- [Supplied material]
++++++
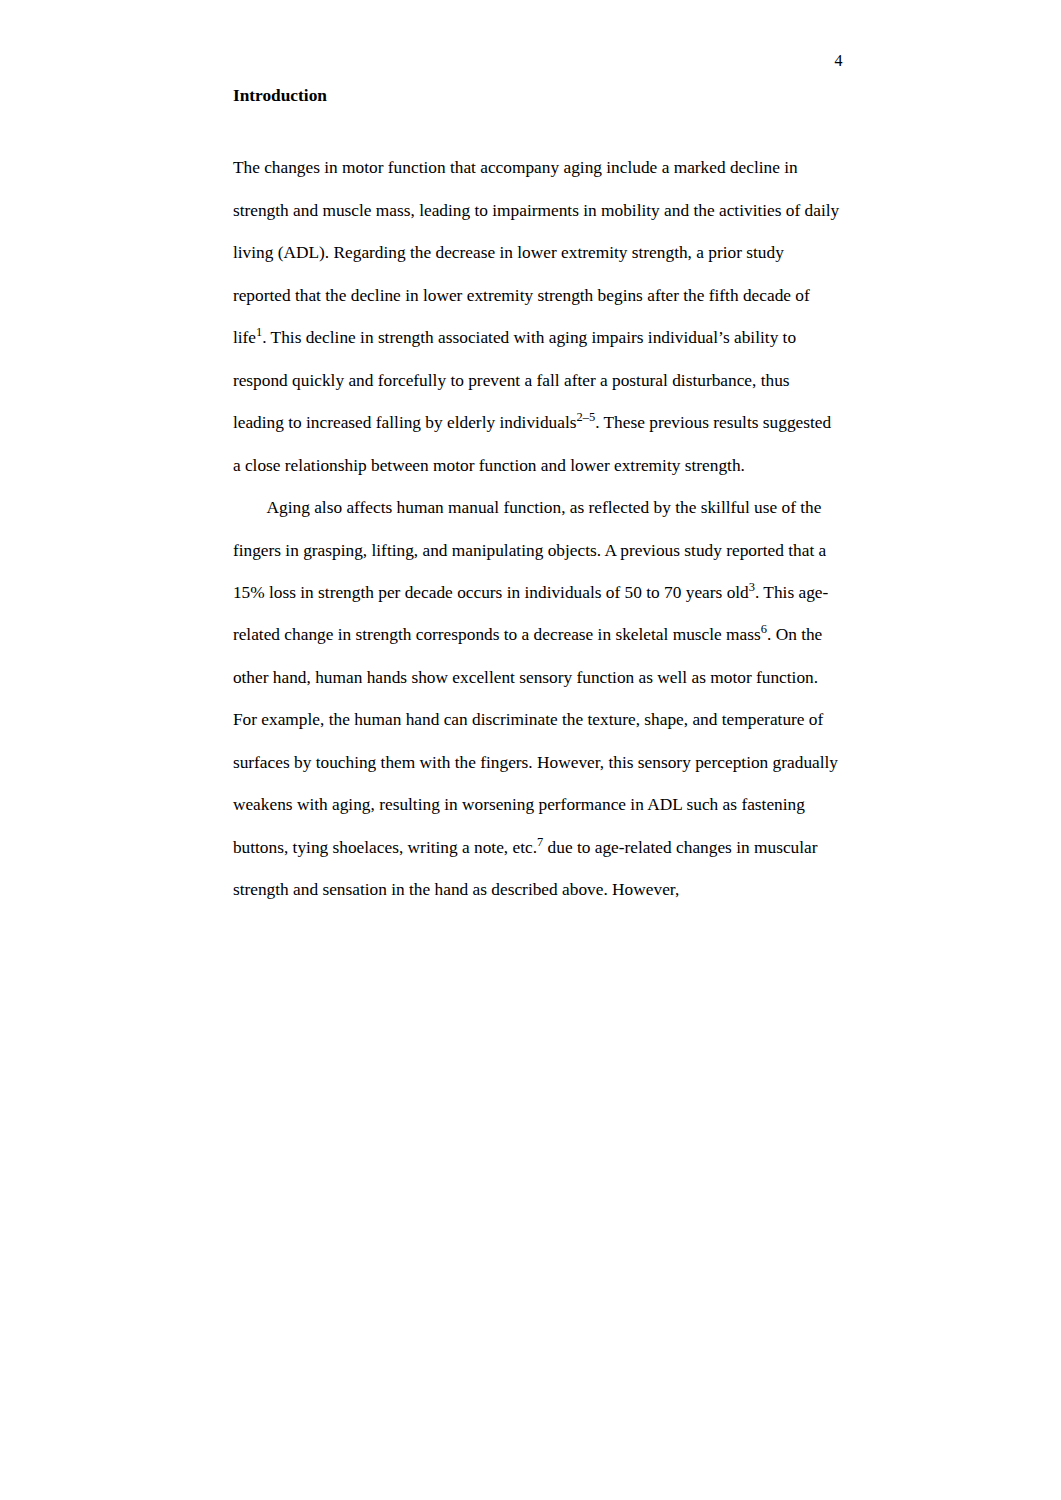4
Introduction
The changes in motor function that accompany aging include a marked decline in strength and muscle mass, leading to impairments in mobility and the activities of daily living (ADL). Regarding the decrease in lower extremity strength, a prior study reported that the decline in lower extremity strength begins after the fifth decade of life1. This decline in strength associated with aging impairs individual’s ability to respond quickly and forcefully to prevent a fall after a postural disturbance, thus leading to increased falling by elderly individuals2–5. These previous results suggested a close relationship between motor function and lower extremity strength.
Aging also affects human manual function, as reflected by the skillful use of the fingers in grasping, lifting, and manipulating objects. A previous study reported that a 15% loss in strength per decade occurs in individuals of 50 to 70 years old3. This age-related change in strength corresponds to a decrease in skeletal muscle mass6. On the other hand, human hands show excellent sensory function as well as motor function. For example, the human hand can discriminate the texture, shape, and temperature of surfaces by touching them with the fingers. However, this sensory perception gradually weakens with aging, resulting in worsening performance in ADL such as fastening buttons, tying shoelaces, writing a note, etc.7 due to age-related changes in muscular strength and sensation in the hand as described above. However,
++++++
- [Task details] Leave every picture out, and transcribe the data above exactly as it reads.

- [Exercise output]
4
Introduction
The changes in motor function that accompany aging include a marked decline in strength and muscle mass, leading to impairments in mobility and the activities of daily living (ADL). Regarding the decrease in lower extremity strength, a prior study reported that the decline in lower extremity strength begins after the fifth decade of life1. This decline in strength associated with aging impairs individual’s ability to respond quickly and forcefully to prevent a fall after a postural disturbance, thus leading to increased falling by elderly individuals2–5. These previous results suggested a close relationship between motor function and lower extremity strength.
Aging also affects human manual function, as reflected by the skillful use of the fingers in grasping, lifting, and manipulating objects. A previous study reported that a 15% loss in strength per decade occurs in individuals of 50 to 70 years old3. This age-related change in strength corresponds to a decrease in skeletal muscle mass6. On the other hand, human hands show excellent sensory function as well as motor function. For example, the human hand can discriminate the texture, shape, and temperature of surfaces by touching them with the fingers. However, this sensory perception gradually weakens with aging, resulting in worsening performance in ADL such as fastening buttons, tying shoelaces, writing a note, etc.7 due to age-related changes in muscular strength and sensation in the hand as described above. However,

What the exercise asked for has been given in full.